Estratto fornito:
.....

Può quindi essere utile il confronto con realtà che hanno affrontato il tema per far convivere la riservatezza e l’opportunità di far tesoro di enormi e ricchissime quantità di dati a beneficio della popolazione.
La Finlandia si caratterizza per due aspetti che hanno sicuramente operato come catalizzatori in questo senso:
Il paese ha da qualche anno approvato la ¹legge sull’uso secondario dei dati sanitari 552/2019 (in finlandese: Laki sosiaali) che ha fornito una chiara base giuridica per l'uso di tali dati digitalizzati ai fini di ricerca e innovazione relative a salute, prevenzione e sviluppo di nuove terapie. Con questa iniziativa il paese ha unificato le regole in vigore nelle varie regioni del paese riportando la responsabilità di vagliare e gestire le richieste a un unico ente.

.....

Dati raccolti
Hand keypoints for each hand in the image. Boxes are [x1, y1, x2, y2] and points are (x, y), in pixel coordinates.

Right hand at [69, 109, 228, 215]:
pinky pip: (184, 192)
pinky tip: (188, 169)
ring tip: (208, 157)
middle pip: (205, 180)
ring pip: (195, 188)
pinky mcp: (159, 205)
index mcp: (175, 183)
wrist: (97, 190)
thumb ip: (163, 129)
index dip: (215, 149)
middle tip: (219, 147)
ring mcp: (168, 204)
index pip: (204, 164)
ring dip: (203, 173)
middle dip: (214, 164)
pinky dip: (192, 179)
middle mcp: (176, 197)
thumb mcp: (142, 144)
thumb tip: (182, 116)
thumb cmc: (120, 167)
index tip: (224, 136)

.....

Cosa fare: Prosegui il brano sull'uso secondario dei dati sanitari in Finlandia a partire dalla sua ultima frase.

Risposta:
Con la creazione di questo ente – Findata - nel 2020, la Finlandia ha anticipato la richiesta di valutare in ottica di ‘bene comune’ alcune indicazioni del GDPR che ha portato altrove all’avvio di iniziative nel settore sanitario volte a promuovere l'uso secondario dei dati. Alcune di queste sono guidate dai responsabili politici, come lo European Health Data Space (spazio europeo dei dati sanitari) annunciato a inizio 2022, mentre altre sono proposte della società civile e fanno leva sui concetti di donazione dei dati e altruismo dei dati.
L’organizzazione finlandese non è scevra da complessità e burocrazia ma è un concreto esempio di servizio alla ricerca attraverso un uso organizzato di dati sanitari.
Certamente è un vantaggio che il paese sia dotato di una infrastruttura tecnologica solida (è pur sempre la patria di Nokia che ha lasciato in eredità anche migliaia di tecnici capaci proprio agli albori dell’era digitale) e presenti una cultura digitale diffusa.
I grandi ospedali finlandesi, quindi hanno potuto costruire e sviluppare basi dati estremamente dettagliate.
Un esempio è quello raccolto dall’Helsinki University Hospital (HUS) che da decenni raccoglie dati digitalmente: infatti, le cartelle cliniche elettroniche sono state archiviate digitalmente a partire dagli anni '80, inoltre, da circa 10-20 anni, i test di laboratorio, le radiografie e altre cartelle cliniche dei 2,8 milioni di visite annuali dei pazienti presso l'ospedale sono accessibili in formato digitale.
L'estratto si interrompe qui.